Assigned task:
No record may be left out; print them all verbatim.

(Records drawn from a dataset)

+++

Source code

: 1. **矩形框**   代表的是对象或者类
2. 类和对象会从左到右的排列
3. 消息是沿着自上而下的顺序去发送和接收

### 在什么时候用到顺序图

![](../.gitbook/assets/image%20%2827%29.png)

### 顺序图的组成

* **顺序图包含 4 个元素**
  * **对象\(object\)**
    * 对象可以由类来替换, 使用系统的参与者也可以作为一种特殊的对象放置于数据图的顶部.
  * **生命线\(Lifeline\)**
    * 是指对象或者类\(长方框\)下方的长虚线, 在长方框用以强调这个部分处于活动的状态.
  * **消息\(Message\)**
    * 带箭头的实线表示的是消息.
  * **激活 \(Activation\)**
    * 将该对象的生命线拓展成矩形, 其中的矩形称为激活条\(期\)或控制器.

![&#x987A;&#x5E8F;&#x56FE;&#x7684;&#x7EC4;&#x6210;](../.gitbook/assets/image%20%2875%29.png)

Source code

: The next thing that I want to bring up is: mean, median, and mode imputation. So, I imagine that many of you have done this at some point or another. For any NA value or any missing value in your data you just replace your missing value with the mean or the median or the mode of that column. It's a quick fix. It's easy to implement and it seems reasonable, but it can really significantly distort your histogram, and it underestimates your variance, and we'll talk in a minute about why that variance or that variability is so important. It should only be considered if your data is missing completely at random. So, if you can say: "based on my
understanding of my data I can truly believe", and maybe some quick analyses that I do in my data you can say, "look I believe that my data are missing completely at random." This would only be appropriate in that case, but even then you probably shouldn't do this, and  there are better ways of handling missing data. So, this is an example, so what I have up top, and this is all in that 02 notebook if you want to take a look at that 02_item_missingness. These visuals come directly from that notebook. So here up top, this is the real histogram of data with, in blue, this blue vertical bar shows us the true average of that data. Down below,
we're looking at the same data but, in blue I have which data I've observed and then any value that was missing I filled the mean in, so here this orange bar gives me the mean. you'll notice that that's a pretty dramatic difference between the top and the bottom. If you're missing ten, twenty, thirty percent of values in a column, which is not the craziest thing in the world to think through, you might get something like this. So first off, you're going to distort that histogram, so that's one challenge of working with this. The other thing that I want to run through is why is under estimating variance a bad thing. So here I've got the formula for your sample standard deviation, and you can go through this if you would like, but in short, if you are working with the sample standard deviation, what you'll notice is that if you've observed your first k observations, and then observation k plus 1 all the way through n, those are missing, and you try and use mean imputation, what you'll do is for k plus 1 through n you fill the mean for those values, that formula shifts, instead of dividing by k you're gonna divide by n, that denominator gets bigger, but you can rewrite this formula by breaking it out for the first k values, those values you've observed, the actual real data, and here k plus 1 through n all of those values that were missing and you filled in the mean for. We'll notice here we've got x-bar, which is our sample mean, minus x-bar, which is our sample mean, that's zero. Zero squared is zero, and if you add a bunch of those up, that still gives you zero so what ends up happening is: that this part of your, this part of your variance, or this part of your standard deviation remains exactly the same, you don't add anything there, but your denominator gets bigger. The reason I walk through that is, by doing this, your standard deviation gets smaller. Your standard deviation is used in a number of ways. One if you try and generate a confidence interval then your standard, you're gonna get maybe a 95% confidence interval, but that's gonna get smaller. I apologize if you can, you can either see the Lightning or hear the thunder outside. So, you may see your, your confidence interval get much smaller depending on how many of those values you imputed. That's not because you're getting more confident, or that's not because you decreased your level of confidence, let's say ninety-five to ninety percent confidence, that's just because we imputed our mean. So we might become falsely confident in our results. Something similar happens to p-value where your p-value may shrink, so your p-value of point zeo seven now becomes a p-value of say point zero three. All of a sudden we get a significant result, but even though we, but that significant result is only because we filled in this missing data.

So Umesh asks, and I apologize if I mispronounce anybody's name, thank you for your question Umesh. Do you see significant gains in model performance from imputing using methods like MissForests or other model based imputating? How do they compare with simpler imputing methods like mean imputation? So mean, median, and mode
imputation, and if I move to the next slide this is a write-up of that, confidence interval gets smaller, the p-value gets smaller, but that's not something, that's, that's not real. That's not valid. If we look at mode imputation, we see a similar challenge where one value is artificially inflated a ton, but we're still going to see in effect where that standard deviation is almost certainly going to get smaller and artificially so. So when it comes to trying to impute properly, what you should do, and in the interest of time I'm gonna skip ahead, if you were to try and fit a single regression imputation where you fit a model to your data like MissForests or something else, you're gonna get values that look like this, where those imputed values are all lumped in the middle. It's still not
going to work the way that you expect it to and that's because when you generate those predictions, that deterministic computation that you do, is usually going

+++

Reply:
Source code

: 1. **矩形框**   代表的是对象或者类
2. 类和对象会从左到右的排列
3. 消息是沿着自上而下的顺序去发送和接收

### 在什么时候用到顺序图

![](../.gitbook/assets/image%20%2827%29.png)

### 顺序图的组成

* **顺序图包含 4 个元素**
  * **对象\(object\)**
    * 对象可以由类来替换, 使用系统的参与者也可以作为一种特殊的对象放置于数据图的顶部.
  * **生命线\(Lifeline\)**
    * 是指对象或者类\(长方框\)下方的长虚线, 在长方框用以强调这个部分处于活动的状态.
  * **消息\(Message\)**
    * 带箭头的实线表示的是消息.
  * **激活 \(Activation\)**
    * 将该对象的生命线拓展成矩形, 其中的矩形称为激活条\(期\)或控制器.

![&#x987A;&#x5E8F;&#x56FE;&#x7684;&#x7EC4;&#x6210;](../.gitbook/assets/image%20%2875%29.png)

Source code

: The next thing that I want to bring up is: mean, median, and mode imputation. So, I imagine that many of you have done this at some point or another. For any NA value or any missing value in your data you just replace your missing value with the mean or the median or the mode of that column. It's a quick fix. It's easy to implement and it seems reasonable, but it can really significantly distort your histogram, and it underestimates your variance, and we'll talk in a minute about why that variance or that variability is so important. It should only be considered if your data is missing completely at random. So, if you can say: "based on my
understanding of my data I can truly believe", and maybe some quick analyses that I do in my data you can say, "look I believe that my data are missing completely at random." This would only be appropriate in that case, but even then you probably shouldn't do this, and  there are better ways of handling missing data. So, this is an example, so what I have up top, and this is all in that 02 notebook if you want to take a look at that 02_item_missingness. These visuals come directly from that notebook. So here up top, this is the real histogram of data with, in blue, this blue vertical bar shows us the true average of that data. Down below,
we're looking at the same data but, in blue I have which data I've observed and then any value that was missing I filled the mean in, so here this orange bar gives me the mean. you'll notice that that's a pretty dramatic difference between the top and the bottom. If you're missing ten, twenty, thirty percent of values in a column, which is not the craziest thing in the world to think through, you might get something like this. So first off, you're going to distort that histogram, so that's one challenge of working with this. The other thing that I want to run through is why is under estimating variance a bad thing. So here I've got the formula for your sample standard deviation, and you can go through this if you would like, but in short, if you are working with the sample standard deviation, what you'll notice is that if you've observed your first k observations, and then observation k plus 1 all the way through n, those are missing, and you try and use mean imputation, what you'll do is for k plus 1 through n you fill the mean for those values, that formula shifts, instead of dividing by k you're gonna divide by n, that denominator gets bigger, but you can rewrite this formula by breaking it out for the first k values, those values you've observed, the actual real data, and here k plus 1 through n all of those values that were missing and you filled in the mean for. We'll notice here we've got x-bar, which is our sample mean, minus x-bar, which is our sample mean, that's zero. Zero squared is zero, and if you add a bunch of those up, that still gives you zero so what ends up happening is: that this part of your, this part of your variance, or this part of your standard deviation remains exactly the same, you don't add anything there, but your denominator gets bigger. The reason I walk through that is, by doing this, your standard deviation gets smaller. Your standard deviation is used in a number of ways. One if you try and generate a confidence interval then your standard, you're gonna get maybe a 95% confidence interval, but that's gonna get smaller. I apologize if you can, you can either see the Lightning or hear the thunder outside. So, you may see your, your confidence interval get much smaller depending on how many of those values you imputed. That's not because you're getting more confident, or that's not because you decreased your level of confidence, let's say ninety-five to ninety percent confidence, that's just because we imputed our mean. So we might become falsely confident in our results. Something similar happens to p-value where your p-value may shrink, so your p-value of point zeo seven now becomes a p-value of say point zero three. All of a sudden we get a significant result, but even though we, but that significant result is only because we filled in this missing data.

So Umesh asks, and I apologize if I mispronounce anybody's name, thank you for your question Umesh. Do you see significant gains in model performance from imputing using methods like MissForests or other model based imputating? How do they compare with simpler imputing methods like mean imputation? So mean, median, and mode
imputation, and if I move to the next slide this is a write-up of that, confidence interval gets smaller, the p-value gets smaller, but that's not something, that's, that's not real. That's not valid. If we look at mode imputation, we see a similar challenge where one value is artificially inflated a ton, but we're still going to see in effect where that standard deviation is almost certainly going to get smaller and artificially so. So when it comes to trying to impute properly, what you should do, and in the interest of time I'm gonna skip ahead, if you were to try and fit a single regression imputation where you fit a model to your data like MissForests or something else, you're gonna get values that look like this, where those imputed values are all lumped in the middle. It's still not
going to work the way that you expect it to and that's because when you generate those predictions, that deterministic computation that you do, is usually going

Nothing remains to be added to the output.